Quando a Sony oficializou a chegada do PlayStation 5 Pro, muita gente passou a discutir o conceito de “console premium”. Mais poder, melhor performance, preço mais alto — uma equação moderna que parece fazer sentido hoje.
Mas, muito antes da corrida por "versões Pro", a SNK já vendia nos anos 1990 um console doméstico que era, sem exagero, um flerte direto com o impossível — e para o bolso de poucos. Esse foi o NeoGeo Advanced Entertainment System (AES).
Um arcade dentro de casa
Lançado pela SNK no início dos anos 90, o NeoGeo não era apenas um videogame doméstico — era, essencialmente, um arcade dentro da sua sala. Enquanto consoles como o Super Nintendo e o Mega Drive suavam para adaptar experiências de fliperama para o hardware caseiro (e muitas vezes com versões bem inferiores), o NeoGeo simplesmente não precisava adaptar nada, já que ele usava exatamente a mesma placa das máquinas de arcade NeoGeo MVS.
Na prática, isso significava que jogos que tinham em casas de fliperamas e shoppings como The King of Fighters '94, Fatal Fury, Metal Slug e Samurai Shodown chegavam em casa exatamente como eram nos fliperamas — não havia perda de frames, compressão de áudio ou sprites reduzidos, algo impensável na época.
Em comparação, enquanto o SNES e o Mega Drive frequentemente sacrificavam animações, cores ou áudio, o NeoGeo entregava sprites gigantescos, trilhas sonoras impecáveis e uma fluidez que parecia coisa de outra geração.
Mas havia um preço — literalmente.
O luxo que limitava
No lançamento, o console custava cerca de US$ 650 (um valor astronômico para a época), e cada cartucho de jogo podia custar US$ 200 ou mais. O tamanho físico dos cartuchos era imenso, justamente para comportar a quantidade massiva de memória necessária para manter a fidelidade do arcade - que facilmente ultrapassavem os 100 Megabits (Mb) chegando até 330.
Se fosse lançado hoje, o seu preço original equivaleria a cerca de US$ 1.500,00, e seus jogos custariam cerca de US$ 460 por cada cartucho - ou R$ 7.500,00 e R$ 2.300,00, respectivamente e de acordo com a cotação do dia.
O NeoGeo nunca foi um console popular — e nem pretendia ser. Seu preço o colocava fora do alcance do público médio, enquanto concorrentes como SNES e Mega Drive dominavam salas de estar ao redor do mundo.
Isso criou um paradoxo curioso: o NeoGeo era, ao mesmo tempo, um dos consoles mais avançados da sua geração, mas também um dos menos acessíveis. Ele não brigava pelo mesmo público dos outros sistemas.

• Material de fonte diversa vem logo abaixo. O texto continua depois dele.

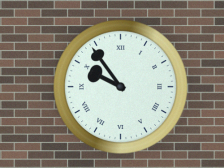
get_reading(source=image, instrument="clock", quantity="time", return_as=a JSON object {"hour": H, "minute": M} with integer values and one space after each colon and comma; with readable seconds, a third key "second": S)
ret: {"hour": 9, "minute": 54}
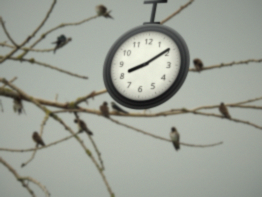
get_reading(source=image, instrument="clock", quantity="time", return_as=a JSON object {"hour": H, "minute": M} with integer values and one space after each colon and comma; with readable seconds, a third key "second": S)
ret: {"hour": 8, "minute": 9}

Era quase um objeto de desejo, uma peça de status para quem queria ter o “melhor dos melhores”, independentemente do preço.
O retorno de um ícone
O recente anúncio do NeoGeo AES+ pela SNK, em parceria com a Plaion e a Replai, marca o retorno definitivo do "Rolls-Royce dos consoles" em três edições que respeitam o legado luxuoso do hardware original, com valores que variam de US$ 249,99 a US$ 999,99.
Diferente de versões "mini" que inundaram o mercado nos últimos anos, este novo modelo mantém o tamanho real (escala 1:1), preservando o imponente design de 1990 e as entradas clássicas para os icônicos controles de arcade stick.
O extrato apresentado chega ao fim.